During a speech on Monday evening, the former governor of the Bank of England said: “We’ve already received over 250 science-based interim targets and there’s an additional 90 targets under review and on track to be confirmed by the start of Sharm El Sheikh,” referring to the climate summit which will be held in Egypt next month.
GFANZ requires its members to “set 2030 interim targets that represent a fair share of the 50% decarbonisation required by the end of the decade”.
It is unclear whether the 250 targets that have been submitted so far come from individual institutions, or whether some institutions have submitted more than one target to cover different business units or asset classes. A spokesperson for GFANZ was unable to clarify before publication.

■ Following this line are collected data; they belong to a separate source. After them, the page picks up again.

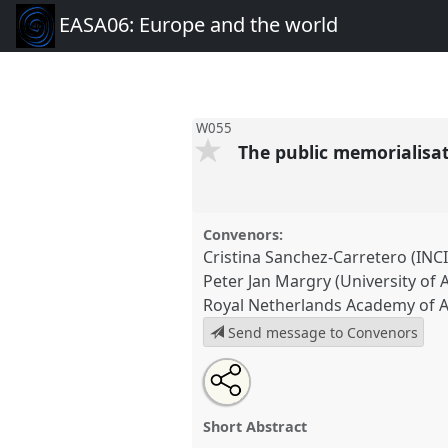
EASA06: Europe and the world
W055
The public memorialisat
Convenors:
Cristina Sanchez-Carretero (INCI
Peter Jan Margry (University of
Royal Netherlands Academy of A
Send message to Convenors
Share
Open
an
The public memorialisation of
this
email
shrines as political tools.
Pane
with
panel
Short Abstract
this
EASA06: Europe and the worl
panel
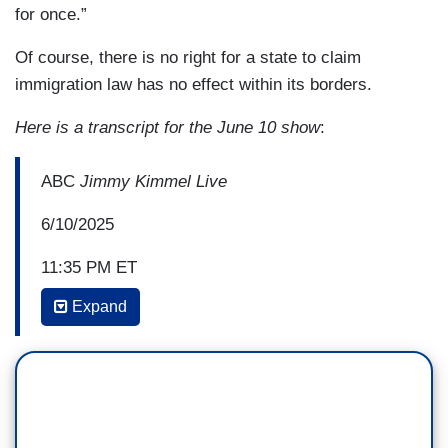
for once.”
Of course, there is no right for a state to claim
immigration law has no effect within its borders.
Here is a transcript for the June 10 show
:
ABC
Jimmy Kimmel Live
6/10/2025
11:35 PM ET
Expand
JIMMY KIMMEL: I just want to say thank god for
President Trump and the heroes at ICE
for protecting us from these bloodthirsty fruit
stand vendors spreading their
dangerous pineapple chunks and mangos with a
squirt of lime all over the city. We are so grateful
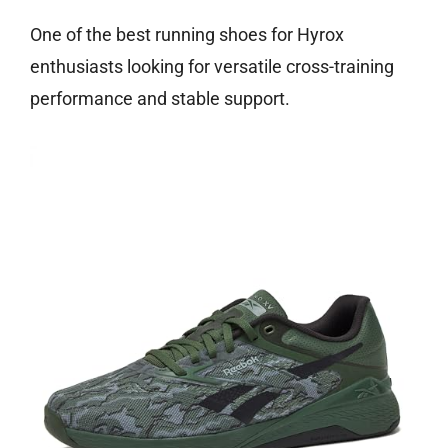
One of the best running shoes for Hyrox
enthusiasts looking for versatile cross-training
performance and stable support.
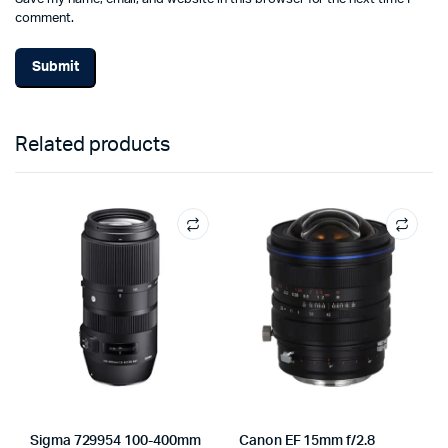
comment.
Related products
Sigma 729954 100-400mm
Canon EF 15mm f/2.8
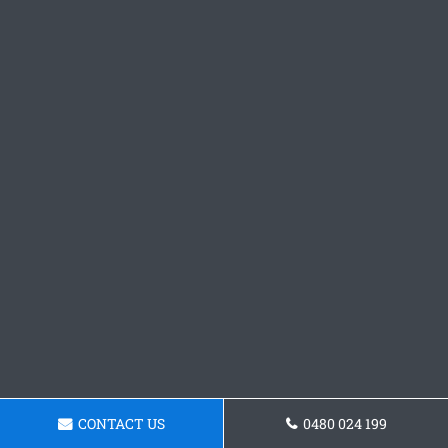
CONTACT US
0480 024 199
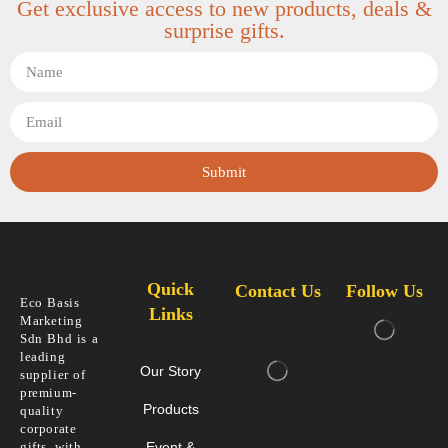
Get exclusive access to new products, deals &
surprise gifts.
Submit
Quick
Contact Us
Follow Us
Eco Basis
Links
Marketing
Sdn Bhd is a
leading
Our Story
supplier of
premium-
Products
quality
corporate
gifts, with
Event &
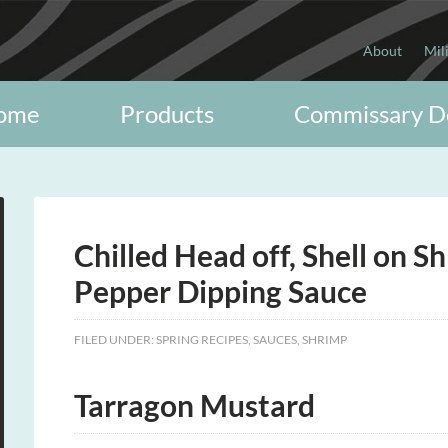
About
Mil
ome
Products
Commissary D
Chilled Head off, Shell on 
Pepper Dipping Sauce
FILED UNDER:
SPRING RECIPES
,
SAUCES
,
SHRIMP
Tarragon Mustard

Carney made the comments as part of the inaugural memorial lecture for the late Roger Gifford, who chaired the UK’s Green Finance Initiative.
Now the UN Special Envoy on Climate Action and Finance, Carney used the speech to acknowledge recent pushback against GFANZ by some of its members.
A handful of big US banks reportedly threatened to leave the alliance this summer over concerns about whether an update to its rules would expose them to accusations of anti-competitive collaboration.
However, Carney pointed out that the only three institutions have actually exited GFANZ, and all had done so because they lacked the resources to comply with its requirements, not because of legal worries.
He added that over 50 members had joined since COP26, from more than 50 countries, bringing the combined balance sheet to some $150trn.
Carney also touched on the role of climate data in helping financial institutions meet their transition plans. In June, GFANZ co-chair Michael Bloomberg teamed up with French president Emmanual Macron to launch a steering committee “to advise how to capture and create open, centralised climate data to accelerate the transition towards a resilient, net zero global economy”.
That committee, made up of representatives from bodies including IOSCO, Refinitiv, London Stock Exchange, MSCI and the UN, is helping to design an open climate data platform.
“This will be operational by this time next year and will provide consistent, accurate, openly available climate transition-related data to allow financial institutions, regulators, civil society, all stakeholders, the general public, to track climate progress,” said Carney.
He also stressed the need to “grow transition assets” to support companies seeking to decarbonise the real economy, and warned investors “not to retreat into the false comfort of portfolio-level decarbonisation by divesting their way to net zero”.